New ESMA Guidance Sets Out AIFMD Passporting Criteria for Non-EU Fund Managers

New ESMA Guidance Sets Out AIFMD Passporting Criteria for Non-EU Fund Managers

 

By Jay Gomez, Associate, Triay

& Triay Financial Services Team

 

Gibraltar’s regulatory framework regarding the registration and marketing of Alternative Investment Funds (AIFs) is established under the Financial Services (Alternative Investment Fund Managers) Regulations 2013 (the “Regulations”), following the transposition of EU Directive 2011/61/EU (AIFMD). Among other regulatory aspects, the Regulations established a “passporting” platform enabling fund managers licensed under the Regulations to market their funds in other EU member states. Despite widening the market within the EU, AIFMD ultimately presented a rather limited scope for non-EU fund managers wishing to market AIFs within the EU in what is undoubtedly a significant global industry. The application of passporting rights to non-EU fund managers remained, and to some extent still remains, unclear and dependent on the much anticipated guidance from the European Securities and Markets Authority (ESMA). By the end of July, the wait was finally over and ESMA provided its advice to the European Commission, Council and Parliament in relation to the potential extension of the AIFMD passport to non-EU fund managers (the “Advice”).

 

AIFMD passport

ESMA’s guidance is based on a “country by country” assessment of the suitability of a non-EU jurisdiction to be granted the AIFMD passport. ESMA’s evaluation procedure involved a detailed assessment of a non-EU jurisdiction with specific emphasis on; investor protection, market disruption, competition and monitoring systemic risks (the “Assessment Criteria”).

Having specifically evaluated six non-EU jurisdictions, ESMA advised that the passport be extended to Switzerland, Jersey and Guernsey whilst advising that the European Commission, Council and Parliament delay their decision to extend the same to the United States, Hong Kong and Singapore. At the centre of the decision-making process is ESMA’s need to ensure a “level playing field”, the continuous emphasis of which throughout the Advice, arguably signals a need for non-EU jurisdictions to carry out their own internal assessments with a view to granting similar marketing rights for EU fund managers in non-EU jurisdictions, achieving an acceptable level of reciprocity. Citing a need for “more time” in the Advice, ESMA have ostensibly left the door ajar for the objectives of non-EU frameworks to be aligned with those of AIFMD.

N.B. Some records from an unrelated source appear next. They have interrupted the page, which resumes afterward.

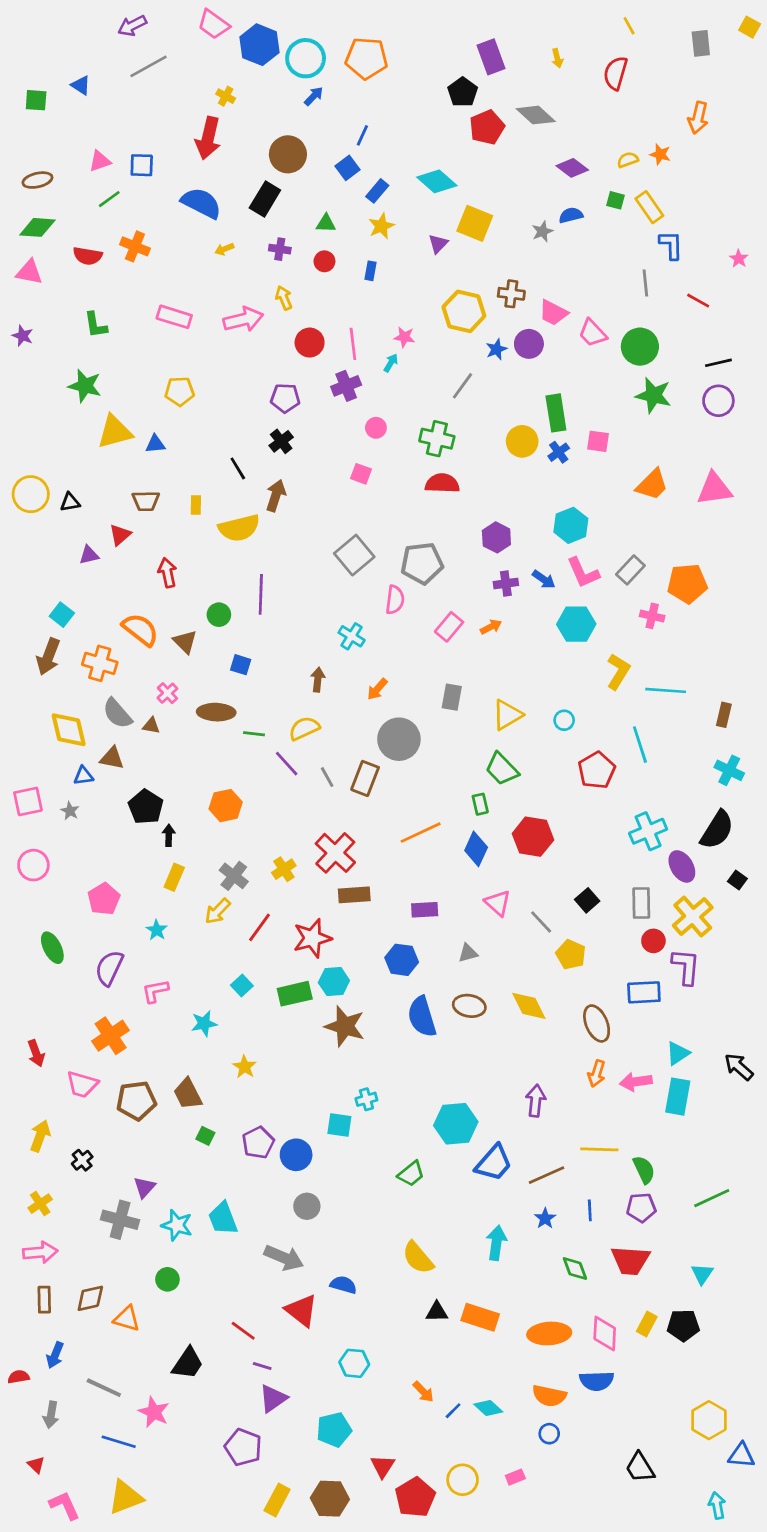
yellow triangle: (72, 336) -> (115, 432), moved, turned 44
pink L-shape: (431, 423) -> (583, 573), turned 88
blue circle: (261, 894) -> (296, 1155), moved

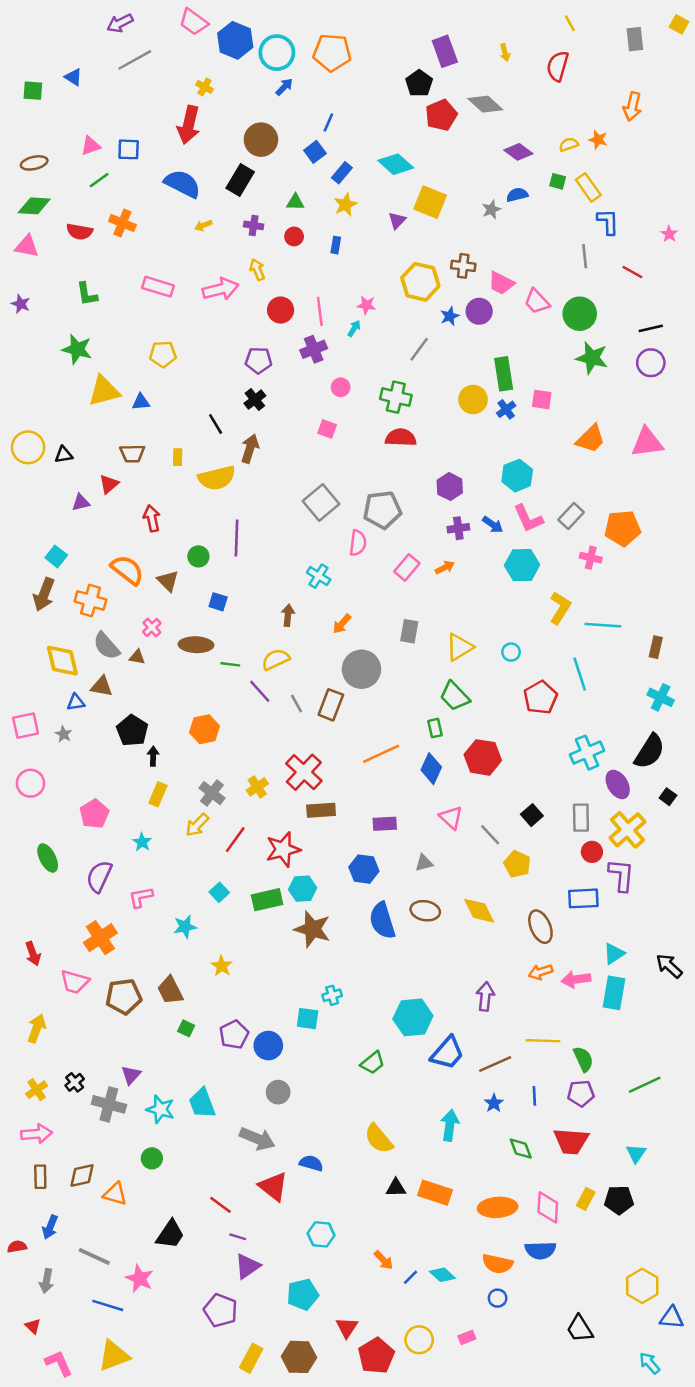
orange arrow: (597, 1074) -> (540, 972), turned 55
black cross: (82, 1160) -> (75, 1082), moved
cyan arrow: (717, 1505) -> (650, 1363), turned -30

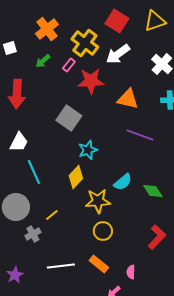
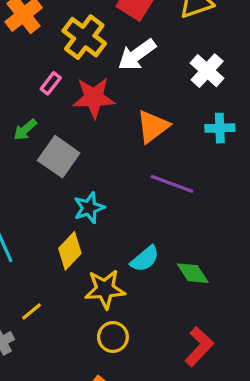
green arrow: (43, 61) -> (25, 130), moved
pink rectangle: (69, 65) -> (51, 83), moved
orange triangle: (128, 99) -> (153, 126), turned -50

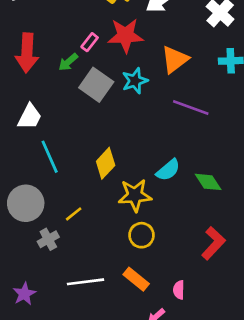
pink rectangle: (51, 83) -> (90, 42), moved
cyan star: (89, 208) -> (135, 81), moved

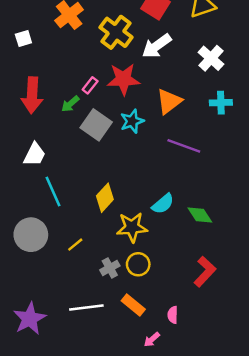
gray cross: (48, 239) -> (110, 268), moved
purple star: (24, 294) -> (30, 319), size x1.5

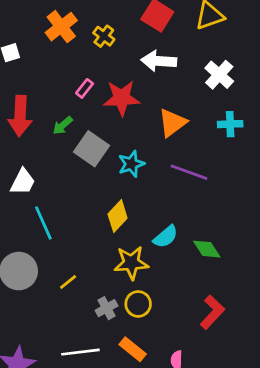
yellow cross: (116, 32) -> (104, 36), moved, size x0.6
white arrow: (157, 46) -> (159, 61), turned 40
pink rectangle: (90, 85) -> (85, 88), moved
cyan star: (132, 121) -> (131, 164), moved
yellow diamond: (105, 198) -> (118, 216), moved

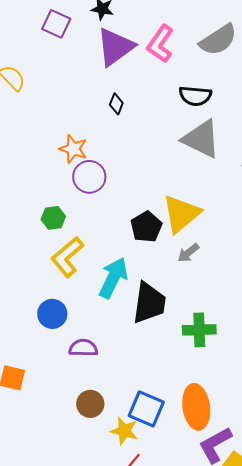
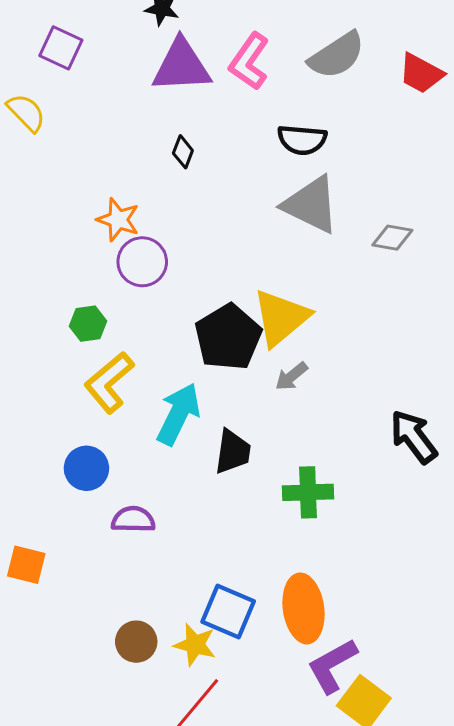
purple square: (56, 24) -> (61, 48), moved
purple triangle: (115, 47) -> (181, 66), turned 33
black pentagon: (146, 227) -> (228, 337), size x1.4
black trapezoid: (149, 303) -> (233, 452), size x0.7
brown circle: (90, 404) -> (136, 642), moved

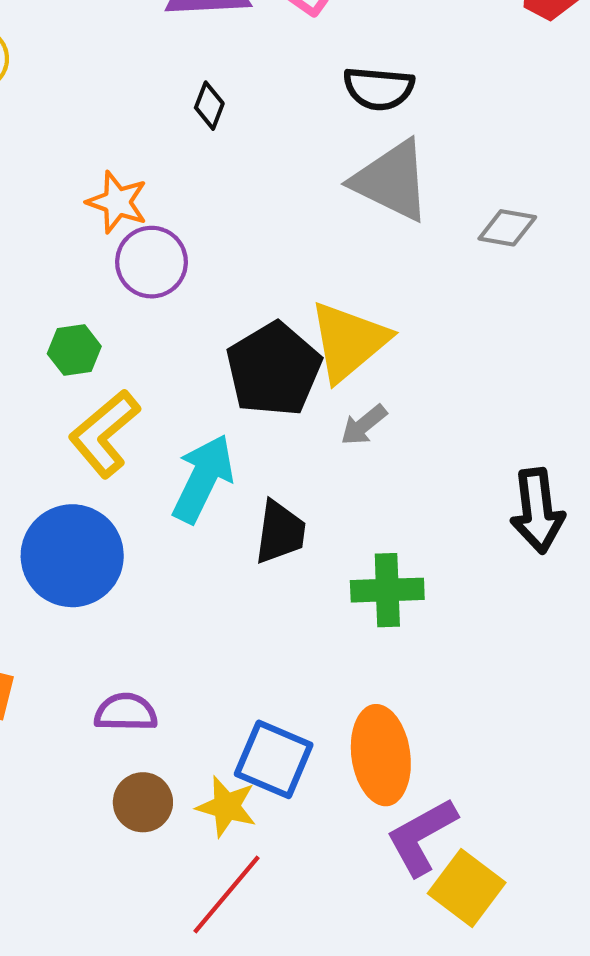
black arrow: (414, 437) -> (537, 511), turned -150
blue circle: (86, 468) -> (72, 556), size x1.6
purple semicircle: (133, 520) -> (126, 712), moved

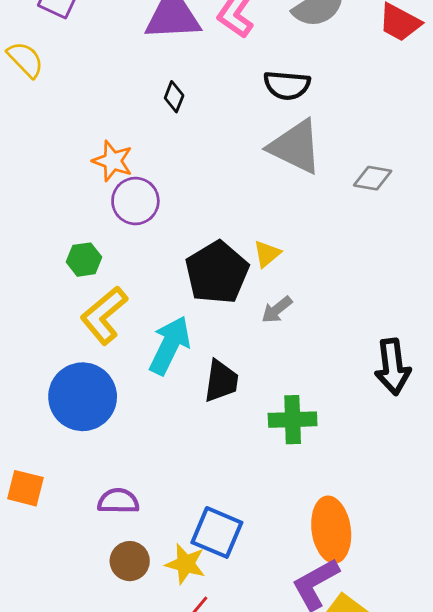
yellow triangle: (349, 341) -> (267, 254), size x0.5
orange ellipse: (381, 755) -> (331, 530), moved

The need for cooperation between jurisdictions also proved poignant, particularly in the case of Switzerland, where incoming legislation regarding the exchange of information provided a significant milestone in obtaining ESMA approval.

 

non-EU jurisdictions

In the case of Jersey and Guernsey, they are jurisdictions which have all deployed a framework for the regulation of AIFs similar to those required of EU jurisdictions under AIFMD (and other AIF related legislation). In this respect the Advice may suggest that a lack of “EU-like” regulation presents various issues which would prevent any potential extension of an AIFMD passport to non-EU jurisdictions. However, it would appear that the similarities in frameworks were only used as indicative that the Assessment Criteria is unlikely to be disturbed and it seems that the AIFMD passport extensions will not strictly require non-EU jurisdictions to substantially alter their respective frameworks with a view to mirroring AIFMD. It will, however, be the case that some amendments will be required in order to ensure that the objectives of AIFMD, and the Assessment Criteria, will not be adversely affected – note the aforementioned example of Switzerland.

With no major legislative reforms in the pipeline, the Advice might prove grim reading for fund managers in the United States, Hong Kong and Singapore. This does not, however, mean there is no access to the European market for those fund managers (and indeed other fund managers from non-EU jurisdictions which have yet to be assessed) to market AIFs within the EU. Non-EU AIFMs without the extension of passport rights can, of course, rely on the National Private Placement Regimes (NPPR) of the respective EU member states in which they wish to market.

Gibraltar’s NPPR was implemented in December 2014 pursuant to the Financial Services (Alternative Investment Fund Managers) (Amendment) Regulations 2014 and provides a platform for non-EU fund managers (or non-EU AIFs managed by EU managers) to market AIFs in Gibraltar. It remains important to note, however, that the adoption of such NPPR’s remains subject to a further report due in 2018, in which ESMA will again opine on the AIFMD passport framework as well as advise on the potential termination of the existence of NPPR’s. In light of this recent development, it will be interesting to see whether that timeline will be extended. It would certainly appear that maintaining the NPPR as a suitably viable alternative for non-EU AIFs and non-EU fund managers for an extended period is an obvious and crucial necessity.

The implementation of the recommendations in the Advice is now dependent on the drafting of a “delegated act” pursuant to the final recommendation from ESMA. Under AIFMD, the delegated act should be implemented three months after the Advice is issued, but with ESMA carrying out their assessment on a country by country basis, and having only opined in respect of six out of twenty-two of the non-EU countries which are intended to be assessed, any changes to AIFMD or indeed the NPPR may, opportunely, be much further down the line than originally anticipated.